▸ **Information given**:
Segment Open

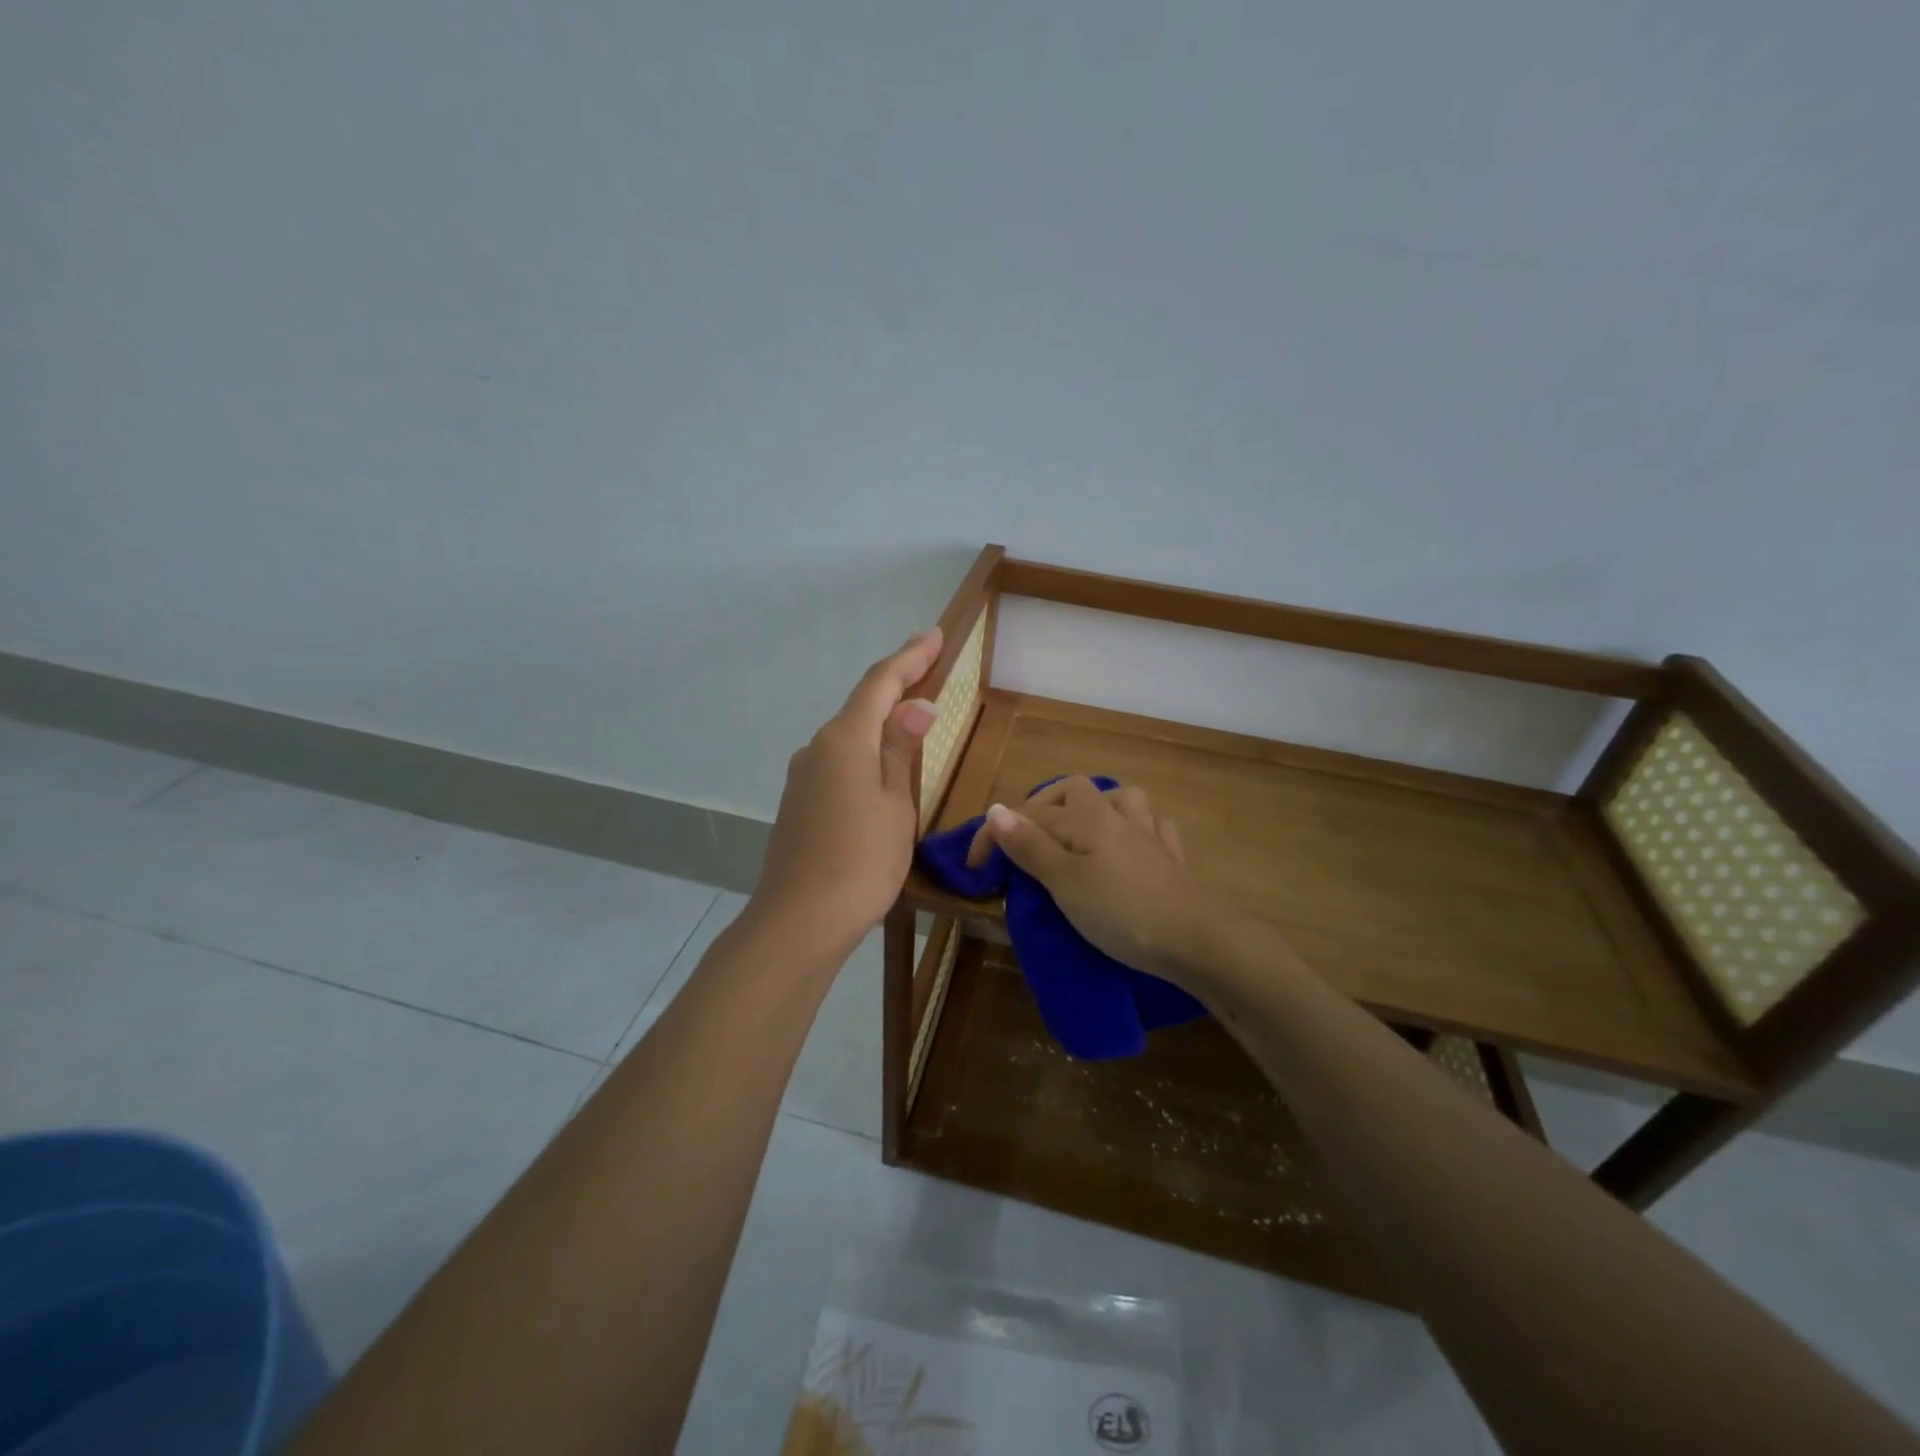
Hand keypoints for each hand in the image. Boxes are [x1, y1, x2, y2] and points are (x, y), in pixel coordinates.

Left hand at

Segment Closed
Segment Open

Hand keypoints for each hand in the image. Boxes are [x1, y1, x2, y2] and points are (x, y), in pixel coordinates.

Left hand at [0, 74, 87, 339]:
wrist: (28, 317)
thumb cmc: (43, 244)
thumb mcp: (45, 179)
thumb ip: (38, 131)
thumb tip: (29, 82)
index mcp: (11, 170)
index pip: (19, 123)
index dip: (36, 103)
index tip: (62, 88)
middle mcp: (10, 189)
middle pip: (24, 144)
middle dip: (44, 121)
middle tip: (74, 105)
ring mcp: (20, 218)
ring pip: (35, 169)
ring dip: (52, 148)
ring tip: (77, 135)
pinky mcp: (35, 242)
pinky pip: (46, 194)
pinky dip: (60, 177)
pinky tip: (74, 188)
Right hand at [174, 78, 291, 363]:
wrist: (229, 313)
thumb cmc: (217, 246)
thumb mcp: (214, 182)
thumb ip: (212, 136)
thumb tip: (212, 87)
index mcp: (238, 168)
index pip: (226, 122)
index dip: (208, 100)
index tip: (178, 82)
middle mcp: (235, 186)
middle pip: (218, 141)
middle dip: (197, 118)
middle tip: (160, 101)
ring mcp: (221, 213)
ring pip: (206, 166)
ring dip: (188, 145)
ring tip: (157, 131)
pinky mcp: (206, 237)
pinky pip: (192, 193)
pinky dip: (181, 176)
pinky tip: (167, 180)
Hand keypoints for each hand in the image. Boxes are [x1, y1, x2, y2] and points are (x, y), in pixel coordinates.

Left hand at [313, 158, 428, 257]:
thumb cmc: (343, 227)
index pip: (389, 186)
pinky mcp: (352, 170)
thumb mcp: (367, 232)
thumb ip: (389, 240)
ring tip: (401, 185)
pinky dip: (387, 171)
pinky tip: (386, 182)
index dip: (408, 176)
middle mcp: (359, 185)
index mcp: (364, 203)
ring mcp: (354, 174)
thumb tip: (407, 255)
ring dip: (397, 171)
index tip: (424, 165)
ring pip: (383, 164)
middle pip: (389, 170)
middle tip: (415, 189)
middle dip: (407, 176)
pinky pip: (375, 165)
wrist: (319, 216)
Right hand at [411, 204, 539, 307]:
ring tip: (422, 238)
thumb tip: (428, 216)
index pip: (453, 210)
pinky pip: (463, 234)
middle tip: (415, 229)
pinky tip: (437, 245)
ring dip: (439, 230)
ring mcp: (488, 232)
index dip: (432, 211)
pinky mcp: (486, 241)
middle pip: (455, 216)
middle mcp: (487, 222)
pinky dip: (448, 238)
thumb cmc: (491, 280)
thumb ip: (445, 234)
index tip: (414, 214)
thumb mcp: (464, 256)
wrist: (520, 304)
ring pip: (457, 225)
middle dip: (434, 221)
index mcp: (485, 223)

Segment Closed

▸ **Your instructions**:
Everything from the line with "middle mcp: (359, 185)" through the line with "index mcp: (485, 223)" should be written out exactly as it appears above, end lines included, and nothing outside that range.

▸ **Response to this task**:
middle mcp: (359, 185)
index mcp: (364, 203)
ring mcp: (354, 174)
thumb tip: (407, 255)
ring dip: (397, 171)
index tip: (424, 165)
ring pip: (383, 164)
middle pip: (389, 170)
middle tip: (415, 189)
middle dip: (407, 176)
pinky pip: (375, 165)
wrist: (319, 216)
Right hand at [411, 204, 539, 307]:
ring tip: (422, 238)
thumb tip: (428, 216)
index pip: (453, 210)
pinky pip: (463, 234)
middle tip: (415, 229)
pinky tip: (437, 245)
ring dip: (439, 230)
ring mcp: (488, 232)
index dip: (432, 211)
pinky mcp: (486, 241)
middle pip: (455, 216)
middle mcp: (487, 222)
pinky dip: (448, 238)
thumb cmc: (491, 280)
thumb ip: (445, 234)
index tip: (414, 214)
thumb mcp: (464, 256)
wrist: (520, 304)
ring pip: (457, 225)
middle dip: (434, 221)
index mcp: (485, 223)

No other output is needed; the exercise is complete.